At the instant, the traffic light turns green, a car that has been waiting at an intersection starts ahead with a constant acceleration of `3.20 ms^(-2)`, At the some instant, a truck travelling with a constant speed of `20.0 ms^(-1)`, overtakes and passes the car.
a. At what distance from its starting point does the car overtake the truck?
b. Calculate the speed of the car when it overtakes the truck.
c. Sketch an `x-t` graph of themotion of both vehicles.
Take `x-0` at the intersection.
d. Sketch a `v_(x)-t` graph of the motion of both vehicles.

Let's solve the problem step by step. ### Given Data: - Acceleration of the car, \( a = 3.20 \, \text{m/s}^2 \) - Initial velocity of the car, \( u_{\text{car}} = 0 \, \text{m/s} \) - Speed of the truck, \( v_{\text{truck}} = 20.0 \, \text{m/s} \) - Initial velocity of the truck, \( u_{\text{truck}} = 20.0 \, \text{m/s} \) - Initial position of both vehicles, \( x_0 = 0 \) ### Part (a): Distance from the starting point where the car overtakes the truck 1. **Distance traveled by the truck in time \( t \)**: \[ x_{\text{truck}} = v_{\text{truck}} \cdot t = 20.0 \cdot t \quad \text{(Equation 1)} \] 2. **Distance traveled by the car in time \( t \)**: \[ x_{\text{car}} = u_{\text{car}} \cdot t + \frac{1}{2} a t^2 = 0 \cdot t + \frac{1}{2} \cdot 3.20 \cdot t^2 = 1.6 t^2 \quad \text{(Equation 2)} \] 3. **Setting the distances equal** (since the car overtakes the truck): \[ 20.0 t = 1.6 t^2 \] 4. **Rearranging the equation**: \[ 1.6 t^2 - 20.0 t = 0 \] \[ t(1.6 t - 20.0) = 0 \] 5. **Solving for \( t \)**: - \( t = 0 \) (initial time, not relevant) - \( 1.6 t - 20.0 = 0 \) \[ t = \frac{20.0}{1.6} = 12.5 \, \text{s} \] 6. **Finding the distance where the car overtakes the truck**: Substitute \( t = 12.5 \) s into Equation 1: \[ x_{\text{truck}} = 20.0 \cdot 12.5 = 250 \, \text{m} \] ### Part (b): Speed of the car when it overtakes the truck 1. **Using the formula for final velocity**: \[ v = u + at \] \[ v_{\text{car}} = 0 + 3.20 \cdot 12.5 \] \[ v_{\text{car}} = 40.0 \, \text{m/s} \] ### Part (c): Sketch an \( x-t \) graph of the motion of both vehicles - **Truck**: The graph will be a straight line with a slope of \( 20 \, \text{m/s} \). - **Car**: The graph will be a parabola starting from the origin, as it accelerates from rest. ### Part (d): Sketch a \( v-t \) graph of the motion of both vehicles - **Truck**: The graph will be a horizontal line at \( 20 \, \text{m/s} \). - **Car**: The graph will be a straight line starting from the origin and increasing to \( 40 \, \text{m/s} \) at \( t = 12.5 \, \text{s} \). ### Summary of Results: - **Distance where the car overtakes the truck**: \( 250 \, \text{m} \) - **Speed of the car when it overtakes the truck**: \( 40 \, \text{m/s} \)

Extracted data entries
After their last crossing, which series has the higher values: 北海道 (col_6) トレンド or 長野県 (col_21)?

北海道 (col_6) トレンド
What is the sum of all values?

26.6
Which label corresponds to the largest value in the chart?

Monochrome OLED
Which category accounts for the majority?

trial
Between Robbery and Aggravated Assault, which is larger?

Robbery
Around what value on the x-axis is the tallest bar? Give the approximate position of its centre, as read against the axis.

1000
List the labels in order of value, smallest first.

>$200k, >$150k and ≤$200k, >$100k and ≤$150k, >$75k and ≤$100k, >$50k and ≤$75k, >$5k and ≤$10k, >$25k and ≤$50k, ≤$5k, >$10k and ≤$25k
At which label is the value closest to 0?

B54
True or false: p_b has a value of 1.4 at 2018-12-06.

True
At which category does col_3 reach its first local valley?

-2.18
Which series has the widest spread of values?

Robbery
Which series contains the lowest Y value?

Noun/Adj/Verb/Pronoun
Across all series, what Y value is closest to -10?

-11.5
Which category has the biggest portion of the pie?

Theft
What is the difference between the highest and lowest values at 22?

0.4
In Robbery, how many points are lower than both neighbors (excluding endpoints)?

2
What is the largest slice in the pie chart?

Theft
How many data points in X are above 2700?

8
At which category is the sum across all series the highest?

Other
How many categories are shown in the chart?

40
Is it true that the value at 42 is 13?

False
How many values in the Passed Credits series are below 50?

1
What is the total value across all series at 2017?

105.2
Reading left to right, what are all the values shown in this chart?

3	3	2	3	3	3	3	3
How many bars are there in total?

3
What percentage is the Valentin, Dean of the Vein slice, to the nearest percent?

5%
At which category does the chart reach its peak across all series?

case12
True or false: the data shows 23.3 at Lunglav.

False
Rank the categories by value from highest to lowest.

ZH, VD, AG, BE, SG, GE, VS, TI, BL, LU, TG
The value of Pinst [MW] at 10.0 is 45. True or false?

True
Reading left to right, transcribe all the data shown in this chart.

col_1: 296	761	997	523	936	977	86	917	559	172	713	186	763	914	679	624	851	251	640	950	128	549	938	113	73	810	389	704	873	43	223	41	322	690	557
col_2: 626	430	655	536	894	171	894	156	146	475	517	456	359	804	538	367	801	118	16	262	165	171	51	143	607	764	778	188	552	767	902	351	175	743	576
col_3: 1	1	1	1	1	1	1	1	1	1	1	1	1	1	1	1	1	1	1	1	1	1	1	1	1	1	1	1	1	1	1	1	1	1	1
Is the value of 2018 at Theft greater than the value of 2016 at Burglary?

**Requirement:**
In the car-and-truck problem above, transcribe the part that begins at the words "At the instant, the" and stops after the words "at the intersection.".

**Result below:**
At the instant, the traffic light turns green, a car that has been waiting at an intersection starts ahead with a constant acceleration of `3.20 ms^(-2)`, At the some instant, a truck travelling with a constant speed of `20.0 ms^(-1)`, overtakes and passes the car.
a. At what distance from its starting point does the car overtake the truck?
b. Calculate the speed of the car when it overtakes the truck.
c. Sketch an `x-t` graph of themotion of both vehicles.
Take `x-0` at the intersection.